* [Task instructions]:
Filter the entries and keep only the lines where the string "service" appears.

The data below:

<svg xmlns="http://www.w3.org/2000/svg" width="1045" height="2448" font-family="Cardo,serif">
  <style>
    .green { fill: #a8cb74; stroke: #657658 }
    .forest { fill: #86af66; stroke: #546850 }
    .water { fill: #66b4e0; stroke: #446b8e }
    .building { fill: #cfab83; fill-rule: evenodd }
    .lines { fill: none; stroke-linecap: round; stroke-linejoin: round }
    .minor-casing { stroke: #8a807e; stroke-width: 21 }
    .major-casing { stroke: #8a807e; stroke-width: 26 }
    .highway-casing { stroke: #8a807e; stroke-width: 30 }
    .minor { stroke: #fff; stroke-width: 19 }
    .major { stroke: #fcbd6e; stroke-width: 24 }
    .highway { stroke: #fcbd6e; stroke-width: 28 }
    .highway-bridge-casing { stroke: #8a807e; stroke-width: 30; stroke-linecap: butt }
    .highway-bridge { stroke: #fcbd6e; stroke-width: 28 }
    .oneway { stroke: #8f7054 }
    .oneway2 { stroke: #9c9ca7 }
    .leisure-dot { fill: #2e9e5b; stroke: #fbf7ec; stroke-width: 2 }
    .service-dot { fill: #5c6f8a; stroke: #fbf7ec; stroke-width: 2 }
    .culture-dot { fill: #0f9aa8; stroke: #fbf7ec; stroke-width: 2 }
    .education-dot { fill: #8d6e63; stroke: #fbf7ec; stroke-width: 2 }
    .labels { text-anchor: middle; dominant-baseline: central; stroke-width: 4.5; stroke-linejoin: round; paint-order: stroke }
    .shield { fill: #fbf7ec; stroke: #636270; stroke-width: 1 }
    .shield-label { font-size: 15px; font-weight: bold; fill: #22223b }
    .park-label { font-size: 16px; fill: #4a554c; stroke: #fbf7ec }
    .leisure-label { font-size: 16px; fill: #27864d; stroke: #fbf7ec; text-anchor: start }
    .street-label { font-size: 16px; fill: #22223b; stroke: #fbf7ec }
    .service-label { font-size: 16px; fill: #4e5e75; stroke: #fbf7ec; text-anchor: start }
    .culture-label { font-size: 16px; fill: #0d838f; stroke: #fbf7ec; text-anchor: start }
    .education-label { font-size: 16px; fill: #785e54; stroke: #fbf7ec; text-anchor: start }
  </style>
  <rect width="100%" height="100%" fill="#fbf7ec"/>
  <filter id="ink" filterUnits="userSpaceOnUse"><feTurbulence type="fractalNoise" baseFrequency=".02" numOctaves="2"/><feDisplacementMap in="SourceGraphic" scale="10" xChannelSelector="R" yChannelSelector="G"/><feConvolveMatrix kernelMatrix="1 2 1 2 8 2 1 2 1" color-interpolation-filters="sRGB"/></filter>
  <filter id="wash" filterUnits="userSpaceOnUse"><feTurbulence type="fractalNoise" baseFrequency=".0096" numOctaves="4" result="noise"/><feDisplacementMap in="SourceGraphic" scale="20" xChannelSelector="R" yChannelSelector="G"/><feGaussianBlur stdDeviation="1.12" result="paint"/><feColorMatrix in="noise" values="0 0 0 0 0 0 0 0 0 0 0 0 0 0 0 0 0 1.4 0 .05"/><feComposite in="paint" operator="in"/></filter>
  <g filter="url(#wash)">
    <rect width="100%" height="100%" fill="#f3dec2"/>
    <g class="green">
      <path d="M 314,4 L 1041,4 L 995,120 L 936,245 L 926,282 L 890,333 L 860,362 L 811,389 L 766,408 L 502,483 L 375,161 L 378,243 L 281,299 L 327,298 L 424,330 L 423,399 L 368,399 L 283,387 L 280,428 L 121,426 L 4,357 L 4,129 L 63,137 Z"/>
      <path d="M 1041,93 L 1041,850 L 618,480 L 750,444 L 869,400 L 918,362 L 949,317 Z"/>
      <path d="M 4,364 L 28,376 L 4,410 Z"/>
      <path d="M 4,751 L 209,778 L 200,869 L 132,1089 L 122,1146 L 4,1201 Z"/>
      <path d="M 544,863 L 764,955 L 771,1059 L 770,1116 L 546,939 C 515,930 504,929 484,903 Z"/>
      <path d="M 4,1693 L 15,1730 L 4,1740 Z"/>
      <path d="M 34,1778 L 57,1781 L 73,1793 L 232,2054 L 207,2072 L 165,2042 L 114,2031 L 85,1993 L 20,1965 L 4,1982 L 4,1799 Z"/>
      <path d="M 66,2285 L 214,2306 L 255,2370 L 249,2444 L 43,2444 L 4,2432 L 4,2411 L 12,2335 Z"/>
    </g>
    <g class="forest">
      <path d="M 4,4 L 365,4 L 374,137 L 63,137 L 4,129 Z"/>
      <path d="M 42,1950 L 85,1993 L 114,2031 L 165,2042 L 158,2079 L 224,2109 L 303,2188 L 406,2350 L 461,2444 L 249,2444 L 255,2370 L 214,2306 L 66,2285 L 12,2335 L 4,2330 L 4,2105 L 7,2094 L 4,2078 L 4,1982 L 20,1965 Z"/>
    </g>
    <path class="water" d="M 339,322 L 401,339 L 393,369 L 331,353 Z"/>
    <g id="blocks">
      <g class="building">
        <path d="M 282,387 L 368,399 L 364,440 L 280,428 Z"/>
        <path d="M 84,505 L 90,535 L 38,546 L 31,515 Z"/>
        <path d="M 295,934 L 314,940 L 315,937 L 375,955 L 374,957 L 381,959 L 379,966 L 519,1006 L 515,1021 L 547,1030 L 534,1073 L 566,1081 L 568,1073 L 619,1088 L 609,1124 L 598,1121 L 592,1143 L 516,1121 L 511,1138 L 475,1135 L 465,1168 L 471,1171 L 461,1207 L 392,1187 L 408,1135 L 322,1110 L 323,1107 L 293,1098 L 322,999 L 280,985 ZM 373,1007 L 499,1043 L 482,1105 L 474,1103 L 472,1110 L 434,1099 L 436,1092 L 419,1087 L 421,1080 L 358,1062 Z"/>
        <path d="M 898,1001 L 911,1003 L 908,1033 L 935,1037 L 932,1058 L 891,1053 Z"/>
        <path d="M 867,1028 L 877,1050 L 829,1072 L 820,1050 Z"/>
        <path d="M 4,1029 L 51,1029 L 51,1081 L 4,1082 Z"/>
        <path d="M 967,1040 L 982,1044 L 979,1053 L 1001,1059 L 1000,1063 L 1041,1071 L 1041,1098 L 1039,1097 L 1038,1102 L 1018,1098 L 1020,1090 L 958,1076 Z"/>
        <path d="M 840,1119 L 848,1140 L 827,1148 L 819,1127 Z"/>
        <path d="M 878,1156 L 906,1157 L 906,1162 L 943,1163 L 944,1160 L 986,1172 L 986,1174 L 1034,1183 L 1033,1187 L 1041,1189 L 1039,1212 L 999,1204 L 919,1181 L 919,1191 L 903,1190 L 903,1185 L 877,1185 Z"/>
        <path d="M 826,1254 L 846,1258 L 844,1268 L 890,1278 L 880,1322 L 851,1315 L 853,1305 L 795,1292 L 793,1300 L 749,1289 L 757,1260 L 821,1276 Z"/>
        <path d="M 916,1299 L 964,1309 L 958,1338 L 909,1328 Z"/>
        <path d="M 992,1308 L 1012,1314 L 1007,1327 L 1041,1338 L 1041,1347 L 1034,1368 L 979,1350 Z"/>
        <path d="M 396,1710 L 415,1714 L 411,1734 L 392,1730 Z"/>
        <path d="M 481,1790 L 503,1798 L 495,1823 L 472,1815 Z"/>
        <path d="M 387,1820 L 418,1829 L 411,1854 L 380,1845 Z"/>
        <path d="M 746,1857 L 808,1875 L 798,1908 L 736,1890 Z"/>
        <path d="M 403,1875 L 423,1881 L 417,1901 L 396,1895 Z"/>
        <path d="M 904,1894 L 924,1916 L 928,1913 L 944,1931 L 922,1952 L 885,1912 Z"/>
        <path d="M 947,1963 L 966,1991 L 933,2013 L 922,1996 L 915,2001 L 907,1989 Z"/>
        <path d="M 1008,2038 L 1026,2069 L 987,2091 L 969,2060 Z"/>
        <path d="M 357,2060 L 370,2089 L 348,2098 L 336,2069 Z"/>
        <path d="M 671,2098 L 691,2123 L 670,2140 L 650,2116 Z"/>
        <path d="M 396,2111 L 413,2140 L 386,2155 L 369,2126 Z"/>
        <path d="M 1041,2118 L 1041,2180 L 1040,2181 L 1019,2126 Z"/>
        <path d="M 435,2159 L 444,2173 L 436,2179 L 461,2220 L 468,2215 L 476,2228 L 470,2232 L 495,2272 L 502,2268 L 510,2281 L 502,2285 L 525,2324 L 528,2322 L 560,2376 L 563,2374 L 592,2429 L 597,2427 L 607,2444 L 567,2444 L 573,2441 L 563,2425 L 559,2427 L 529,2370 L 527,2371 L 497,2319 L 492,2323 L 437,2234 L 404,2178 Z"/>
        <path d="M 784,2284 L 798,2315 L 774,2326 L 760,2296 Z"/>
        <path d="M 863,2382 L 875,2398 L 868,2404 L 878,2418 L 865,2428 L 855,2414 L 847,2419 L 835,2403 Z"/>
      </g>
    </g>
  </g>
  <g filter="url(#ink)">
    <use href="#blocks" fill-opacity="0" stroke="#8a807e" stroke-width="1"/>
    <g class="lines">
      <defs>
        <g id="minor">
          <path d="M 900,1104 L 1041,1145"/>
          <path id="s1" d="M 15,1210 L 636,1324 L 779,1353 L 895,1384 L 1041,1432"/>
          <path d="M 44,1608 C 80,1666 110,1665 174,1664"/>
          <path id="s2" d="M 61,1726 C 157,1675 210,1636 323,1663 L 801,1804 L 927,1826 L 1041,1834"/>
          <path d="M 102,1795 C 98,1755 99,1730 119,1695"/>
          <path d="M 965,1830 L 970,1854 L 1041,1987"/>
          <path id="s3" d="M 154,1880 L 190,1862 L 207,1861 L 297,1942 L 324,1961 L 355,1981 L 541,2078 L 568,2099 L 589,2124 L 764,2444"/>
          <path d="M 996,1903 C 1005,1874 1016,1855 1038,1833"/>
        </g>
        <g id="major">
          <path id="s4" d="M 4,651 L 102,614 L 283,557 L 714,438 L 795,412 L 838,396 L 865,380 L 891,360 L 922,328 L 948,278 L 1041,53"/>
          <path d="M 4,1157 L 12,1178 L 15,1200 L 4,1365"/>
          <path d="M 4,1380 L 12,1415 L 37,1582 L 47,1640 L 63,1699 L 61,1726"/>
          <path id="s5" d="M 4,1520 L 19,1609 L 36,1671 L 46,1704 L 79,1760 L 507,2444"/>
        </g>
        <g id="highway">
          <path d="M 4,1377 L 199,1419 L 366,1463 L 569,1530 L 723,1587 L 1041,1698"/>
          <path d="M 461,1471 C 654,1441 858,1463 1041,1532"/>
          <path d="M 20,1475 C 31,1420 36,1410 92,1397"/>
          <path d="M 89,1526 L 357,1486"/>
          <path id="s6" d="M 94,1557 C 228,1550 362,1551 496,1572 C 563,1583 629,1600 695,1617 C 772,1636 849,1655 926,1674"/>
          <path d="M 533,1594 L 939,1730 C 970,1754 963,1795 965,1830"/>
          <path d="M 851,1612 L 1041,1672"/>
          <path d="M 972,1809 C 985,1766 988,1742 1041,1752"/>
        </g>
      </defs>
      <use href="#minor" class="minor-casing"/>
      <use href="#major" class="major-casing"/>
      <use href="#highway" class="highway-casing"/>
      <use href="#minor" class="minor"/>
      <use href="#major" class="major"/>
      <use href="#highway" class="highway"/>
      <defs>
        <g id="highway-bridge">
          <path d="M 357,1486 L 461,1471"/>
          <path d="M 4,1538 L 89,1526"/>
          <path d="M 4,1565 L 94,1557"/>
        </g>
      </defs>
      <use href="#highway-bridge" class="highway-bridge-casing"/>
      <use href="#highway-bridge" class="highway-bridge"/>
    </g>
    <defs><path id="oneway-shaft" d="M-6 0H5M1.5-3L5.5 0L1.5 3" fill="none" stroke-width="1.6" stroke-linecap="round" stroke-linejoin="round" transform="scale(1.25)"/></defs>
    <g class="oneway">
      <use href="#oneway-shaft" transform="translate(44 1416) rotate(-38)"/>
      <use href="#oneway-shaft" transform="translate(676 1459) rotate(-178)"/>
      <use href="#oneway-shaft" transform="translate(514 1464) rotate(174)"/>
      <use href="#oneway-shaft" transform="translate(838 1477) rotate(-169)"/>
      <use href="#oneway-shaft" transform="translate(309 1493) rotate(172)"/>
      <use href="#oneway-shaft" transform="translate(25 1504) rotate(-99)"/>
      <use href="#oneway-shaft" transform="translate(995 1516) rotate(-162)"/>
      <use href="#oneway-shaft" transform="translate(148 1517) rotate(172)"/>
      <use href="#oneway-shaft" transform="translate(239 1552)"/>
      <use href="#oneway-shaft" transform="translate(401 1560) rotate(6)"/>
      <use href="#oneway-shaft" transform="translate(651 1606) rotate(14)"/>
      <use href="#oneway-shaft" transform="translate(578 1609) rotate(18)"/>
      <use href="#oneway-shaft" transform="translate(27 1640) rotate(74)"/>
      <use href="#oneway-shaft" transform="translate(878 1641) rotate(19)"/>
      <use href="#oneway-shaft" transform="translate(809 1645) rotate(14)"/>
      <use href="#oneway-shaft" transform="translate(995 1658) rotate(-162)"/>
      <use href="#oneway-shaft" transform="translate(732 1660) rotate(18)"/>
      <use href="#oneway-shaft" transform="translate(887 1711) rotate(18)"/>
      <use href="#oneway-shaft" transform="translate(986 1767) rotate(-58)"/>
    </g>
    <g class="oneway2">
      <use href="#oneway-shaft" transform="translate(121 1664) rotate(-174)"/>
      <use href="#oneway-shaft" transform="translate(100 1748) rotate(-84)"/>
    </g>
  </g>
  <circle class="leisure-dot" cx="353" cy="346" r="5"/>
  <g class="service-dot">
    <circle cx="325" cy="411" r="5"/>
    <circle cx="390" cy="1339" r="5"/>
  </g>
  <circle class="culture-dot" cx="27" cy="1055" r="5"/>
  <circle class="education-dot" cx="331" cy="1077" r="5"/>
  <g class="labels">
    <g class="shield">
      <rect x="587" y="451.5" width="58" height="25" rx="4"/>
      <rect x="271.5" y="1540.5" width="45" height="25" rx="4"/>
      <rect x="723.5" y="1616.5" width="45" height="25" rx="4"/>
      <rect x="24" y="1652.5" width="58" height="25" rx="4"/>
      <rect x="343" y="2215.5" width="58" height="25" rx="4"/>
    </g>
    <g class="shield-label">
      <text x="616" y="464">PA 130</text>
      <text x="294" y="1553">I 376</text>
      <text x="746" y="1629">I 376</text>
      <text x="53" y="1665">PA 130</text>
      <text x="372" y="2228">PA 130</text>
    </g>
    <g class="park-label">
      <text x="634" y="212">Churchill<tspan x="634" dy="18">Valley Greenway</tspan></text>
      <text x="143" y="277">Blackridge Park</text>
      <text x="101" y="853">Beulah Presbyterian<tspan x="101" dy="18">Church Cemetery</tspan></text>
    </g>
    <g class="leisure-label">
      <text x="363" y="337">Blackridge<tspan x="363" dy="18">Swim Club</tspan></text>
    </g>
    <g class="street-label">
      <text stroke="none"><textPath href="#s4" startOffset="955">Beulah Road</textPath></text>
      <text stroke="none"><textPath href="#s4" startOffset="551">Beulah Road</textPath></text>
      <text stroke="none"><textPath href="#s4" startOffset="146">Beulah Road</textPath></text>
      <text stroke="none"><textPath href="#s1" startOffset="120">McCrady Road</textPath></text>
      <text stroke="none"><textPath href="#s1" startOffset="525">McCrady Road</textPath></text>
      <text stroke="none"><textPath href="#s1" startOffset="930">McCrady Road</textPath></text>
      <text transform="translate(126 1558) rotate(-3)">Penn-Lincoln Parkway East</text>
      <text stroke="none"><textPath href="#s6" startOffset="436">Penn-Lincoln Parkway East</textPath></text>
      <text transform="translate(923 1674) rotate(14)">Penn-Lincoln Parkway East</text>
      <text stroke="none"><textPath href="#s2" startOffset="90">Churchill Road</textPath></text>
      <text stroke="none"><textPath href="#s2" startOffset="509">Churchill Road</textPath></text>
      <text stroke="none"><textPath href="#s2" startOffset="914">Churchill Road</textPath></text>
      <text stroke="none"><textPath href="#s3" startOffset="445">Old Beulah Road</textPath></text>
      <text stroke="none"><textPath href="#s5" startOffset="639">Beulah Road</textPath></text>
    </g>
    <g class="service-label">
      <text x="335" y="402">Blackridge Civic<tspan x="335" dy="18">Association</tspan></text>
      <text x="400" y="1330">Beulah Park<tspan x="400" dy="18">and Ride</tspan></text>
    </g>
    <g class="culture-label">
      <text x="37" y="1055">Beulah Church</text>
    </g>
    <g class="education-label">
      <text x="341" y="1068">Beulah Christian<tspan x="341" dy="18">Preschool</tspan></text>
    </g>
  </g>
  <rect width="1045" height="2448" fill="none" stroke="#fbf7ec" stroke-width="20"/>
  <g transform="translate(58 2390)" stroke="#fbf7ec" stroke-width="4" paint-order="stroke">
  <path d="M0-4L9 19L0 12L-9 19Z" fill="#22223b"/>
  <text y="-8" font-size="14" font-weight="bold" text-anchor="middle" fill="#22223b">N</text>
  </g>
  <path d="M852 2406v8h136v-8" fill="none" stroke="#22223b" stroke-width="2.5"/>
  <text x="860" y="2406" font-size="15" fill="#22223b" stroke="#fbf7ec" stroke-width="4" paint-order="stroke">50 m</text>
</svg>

End of The data.

* [Answer area]:
    .service-dot { fill: #5c6f8a; stroke: #fbf7ec; stroke-width: 2 }
    .service-label { font-size: 16px; fill: #4e5e75; stroke: #fbf7ec; text-anchor: start }
  <g class="service-dot">
    <g class="service-label">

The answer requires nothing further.